Nebenher sprechen die Autoren eine Vielzahl sozial relevanter Themen an. So erfolgt etwa die Auseinandersetzung mit einem Gerichtsverfahren, das darüber entscheidet, ob die wirtschaftliche Nutzung eines Naturschutzgebiets erlaubt wird, wenn eine Bahntrasse dadurch gebaut werden darf. Diese soll den Verzicht auf Inlandsflüge in Schweden ermöglichen, zerstört aber Teile des ursprünglichen Waldes und wird wohl die dort lebende Luchspopulation, die dem Lodjurskogen (Luchswald) seinen Namen gibt, vertreiben. Und die vermissten Teenager, die die Außenseitergruppe auf dem Internat bilden, sind von verschiedenen Problemen belastet. Die Kinder, die von ihren erfolgreichen Eltern aufs Internat abgeschoben wurden, da sie selbst keine Zeit für sie haben, quälen sich mit Lernschwierigkeiten, ADHS, Bulimie, Selbsthass und Autismus. Zudem sind sie Opfer von Ausgrenzung und Mobbing.

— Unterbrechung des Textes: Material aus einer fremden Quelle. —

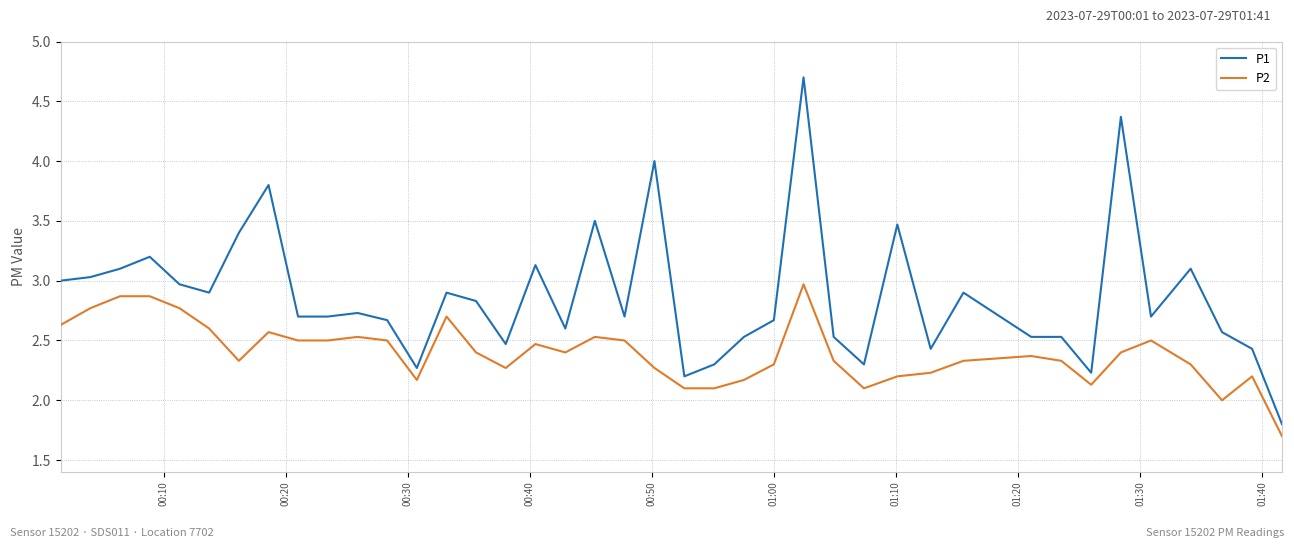

Reading left to right, what are all the values shown in this chart?

P1: 3.0	3.0	3.1	3.2	3.0	2.9	3.4	3.8	2.7	2.7	2.7	2.7	2.3	2.9	2.8	2.5	3.1	2.6	3.5	2.7	4.0	2.2	2.3	2.5	2.7	4.7	2.5	2.3	3.5	2.4	2.9	2.5	2.5	2.2	4.4	2.7	3.1	2.6	2.4	1.8
P2: 2.6	2.8	2.9	2.9	2.8	2.6	2.3	2.6	2.5	2.5	2.5	2.5	2.2	2.7	2.4	2.3	2.5	2.4	2.5	2.5	2.3	2.1	2.1	2.2	2.3	3.0	2.3	2.1	2.2	2.2	2.3	2.4	2.3	2.1	2.4	2.5	2.3	2.0	2.2	1.7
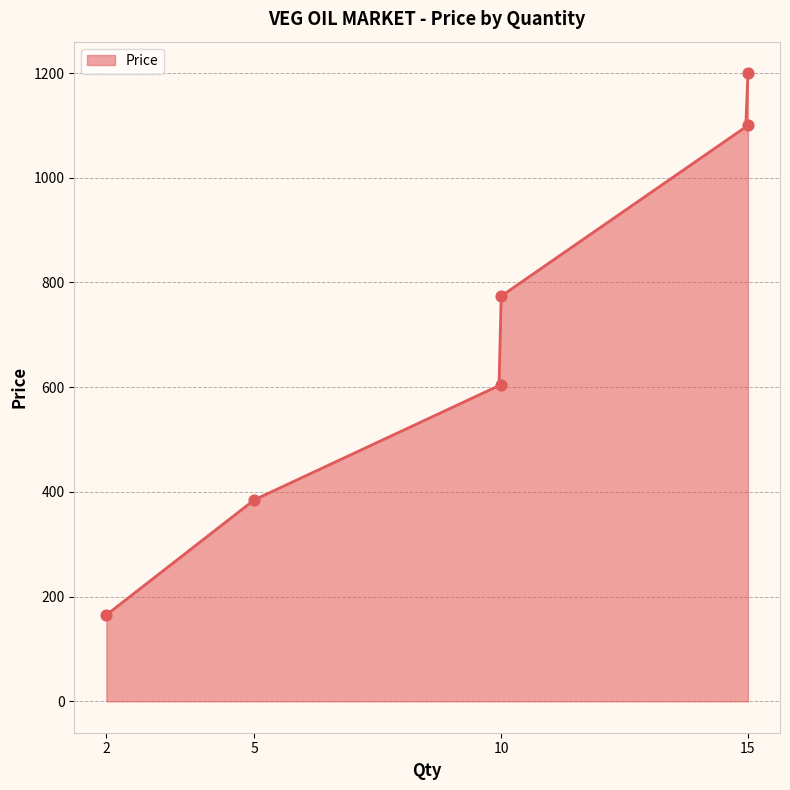

What is the change in value from 10 to 15?

+326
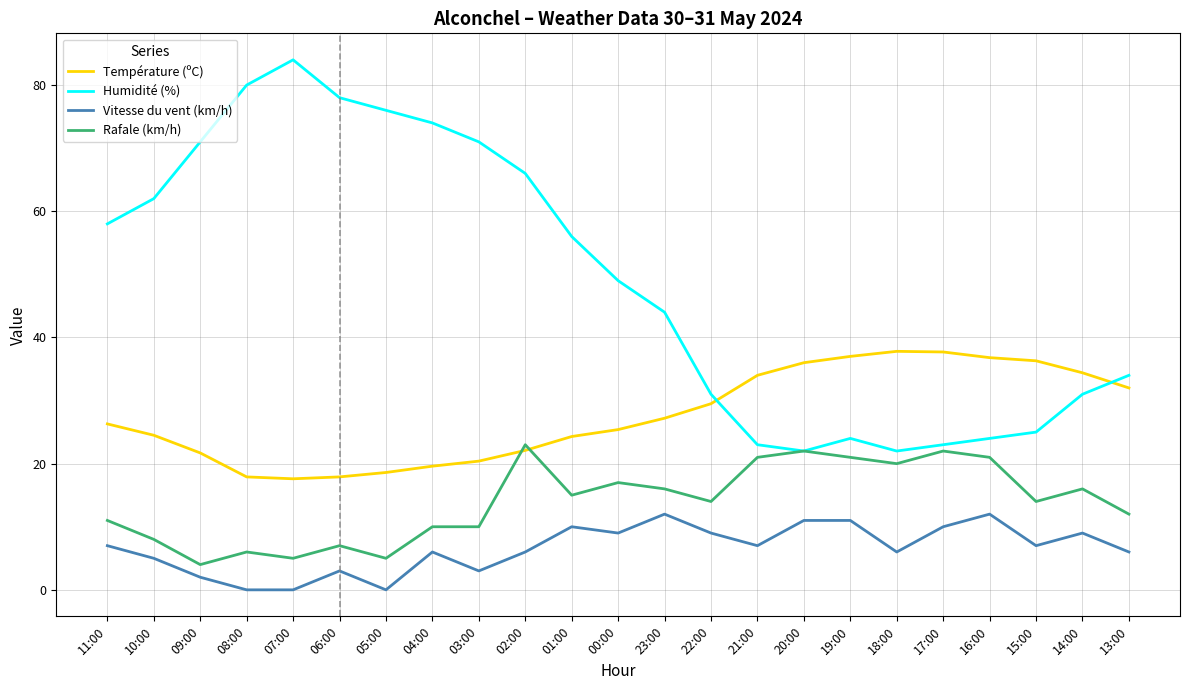

What is the sum of all Humidité (%) values?

1128.0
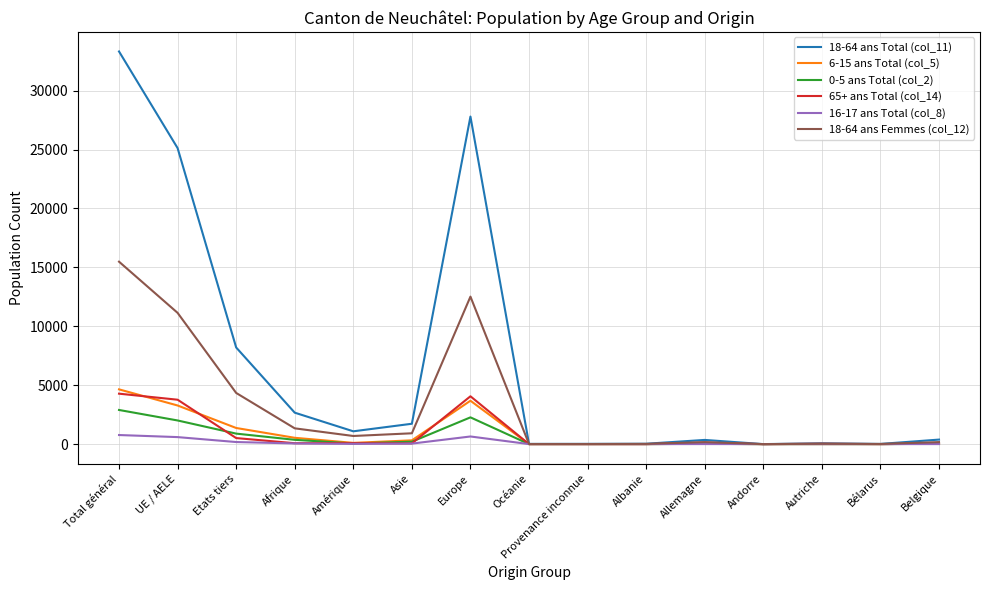

The value of 65+ ans Total (col_14) at Océanie is -2538. True or false?

False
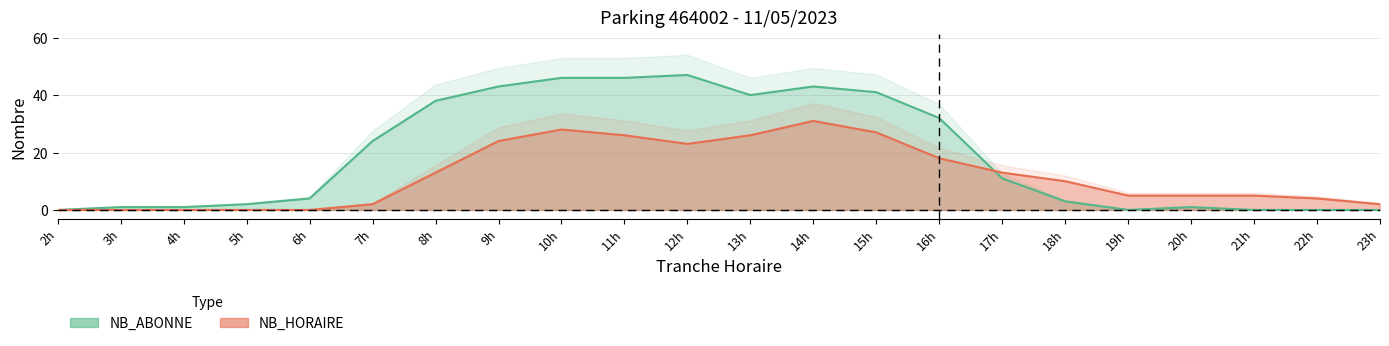

True or false: NB_ABONNE has more than 0 interior local peaks.

True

Wenn die Ermittlungen in der zweiten Hälfte dieses Krimis dann ins Stocken geraten, hatte der schon die ein oder andere Länge für mich. Denn der Wald wird zwar weiter durchsucht, ohne dass dies aber neue Erkenntnisse liefern würde, und die Mitglieder des ermittelnden Teams gehen zwar verschiedenen Spuren nach, die aber nicht zum Ziel zu führen scheinen. Dabei ist oft unklar, ob die Hinweise, die sie verfolgen, überhaupt mit dem aktuellen Fall zusammenhängen, da in diesem einfach nichts zusammenpassen will.

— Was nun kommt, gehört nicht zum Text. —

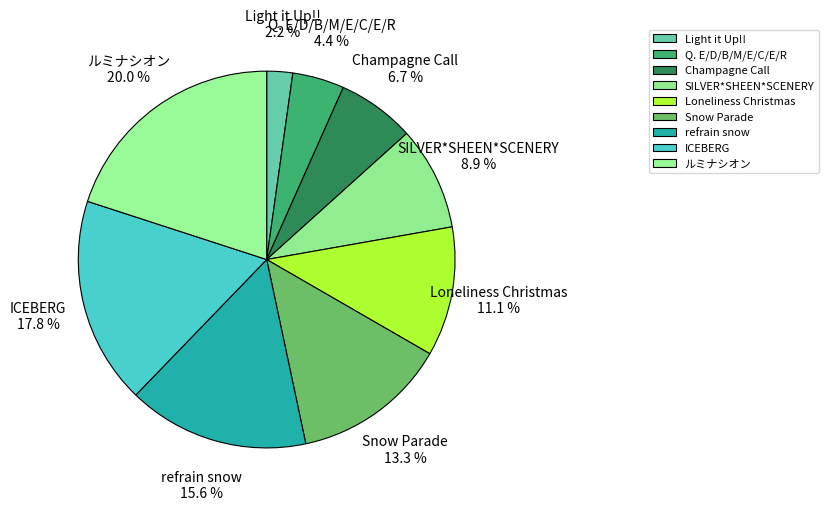

How many segments does this pie chart have?

9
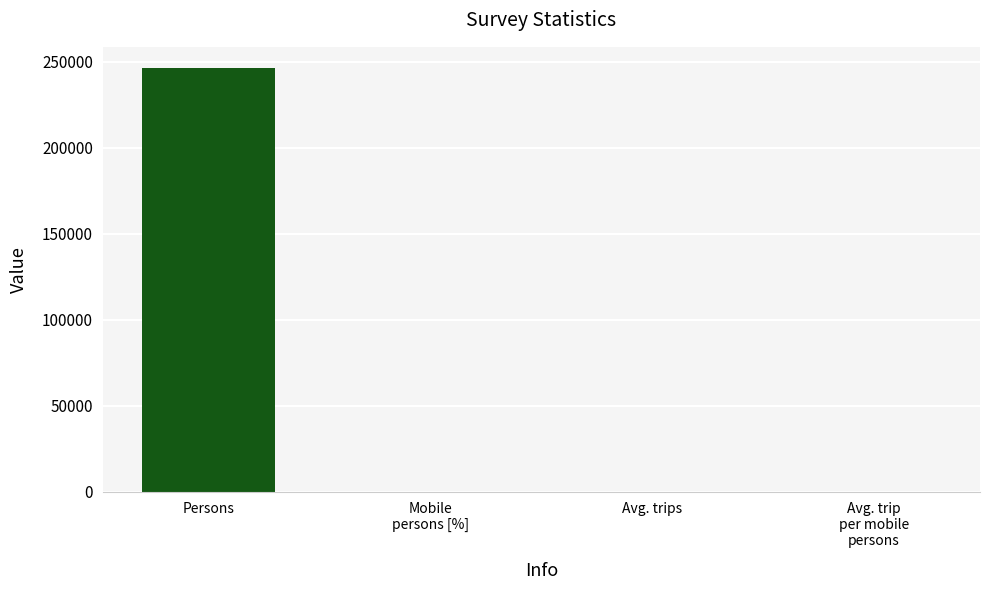

What is the maximum value shown in the chart?

246373.0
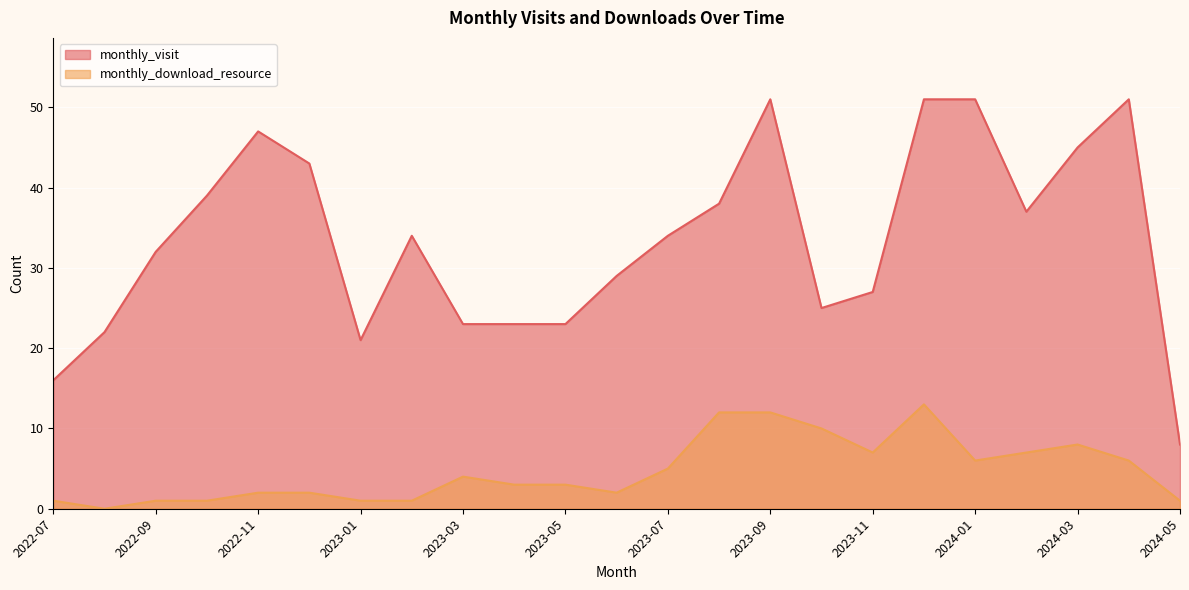

How many lines are shown in the chart?

2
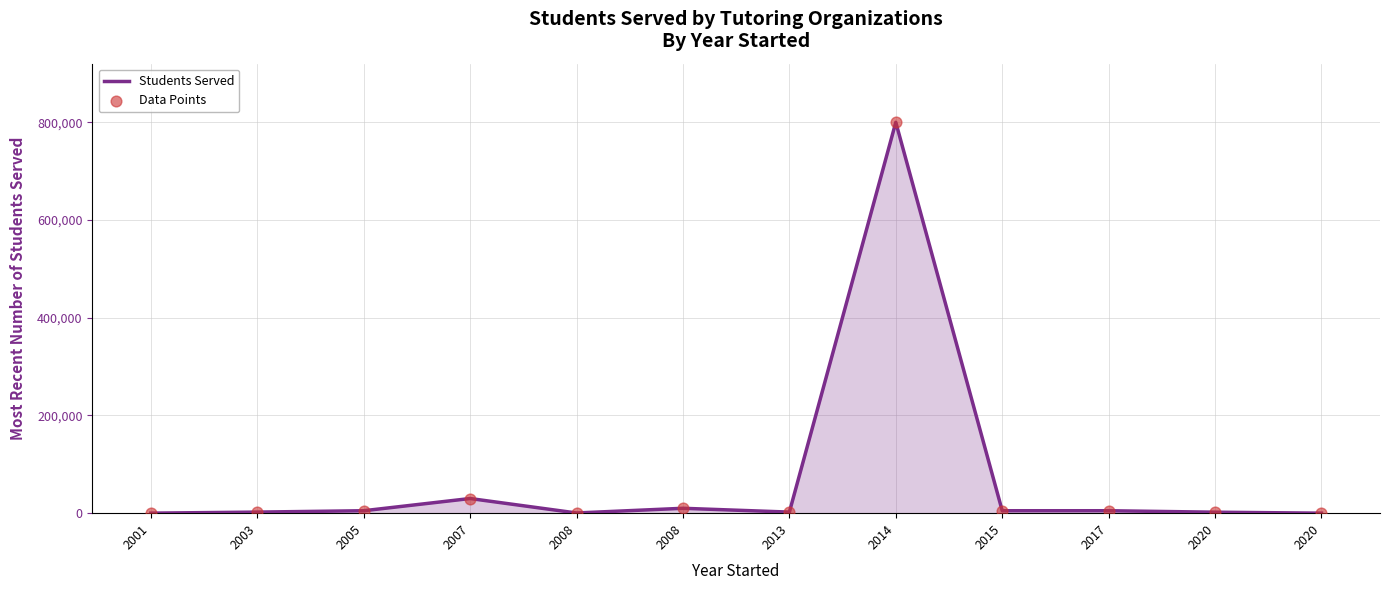

Does the chart have visible grid lines?

Yes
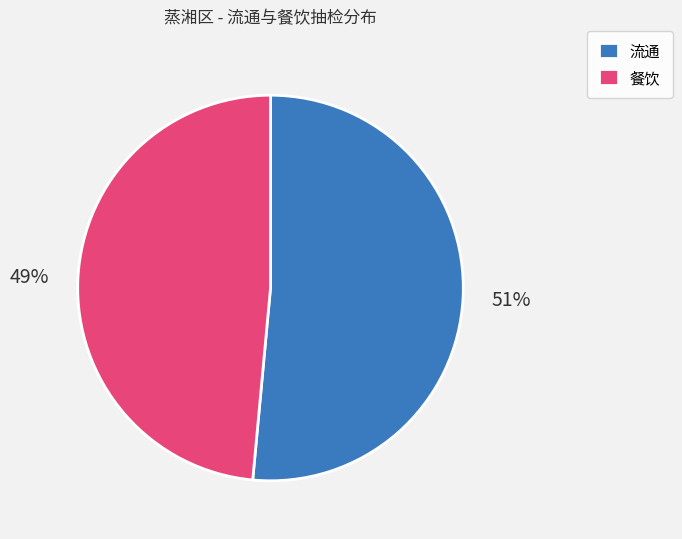

Is it true that 流通 is 51% of the pie?

True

Das Buch habe ich letztlich ein wenig so wie diesen Fall empfunden. Denn dies fügt sich für mich leider nicht zu einem stimmigen Ganzen und so entsteht der Eindruck, dass die Autoren zu viel auf einmal gewollt haben. Denn der Krimi mäandert zwischen einem rätselhaften Fall und einem Coming-of-Age-Drama. Die Drama-Teile nehmen aber leider das Tempo aus dem anfangs so rasant erzählten Fall heraus, der in der stetigen Erweiterung um gänzlich unerwartete Komponenten immer vertrackter wurde und so das Spannungslevel hoch gehalten hat. Im Coming-of-Age-Drama bin ich zwar einerseits den Gedankengängen und dem Leid des für lange Zeit unbekannten Internatsschülers nah gewesen. Andererseits haben die Autoren bis zum Schluss wesentliche Informationen zurückgehalten, um die Identität dieses Schülers erst dann in einem zentralen Twist zu enthüllen. Für den Überraschungseffekt mag das gut gewesen sein, doch die Intensität des Dramas hat für mich darunter gelitten. Da sind Krimi und Drama nicht Hand in Hand gegangen, sondern haben einander behindert. Das Drama hätte vermutlich auch eine größere Wucht entfalten können, wenn die Ereignisse zudem aus Sicht der Eltern dieses Teenagers geschildert worden wären.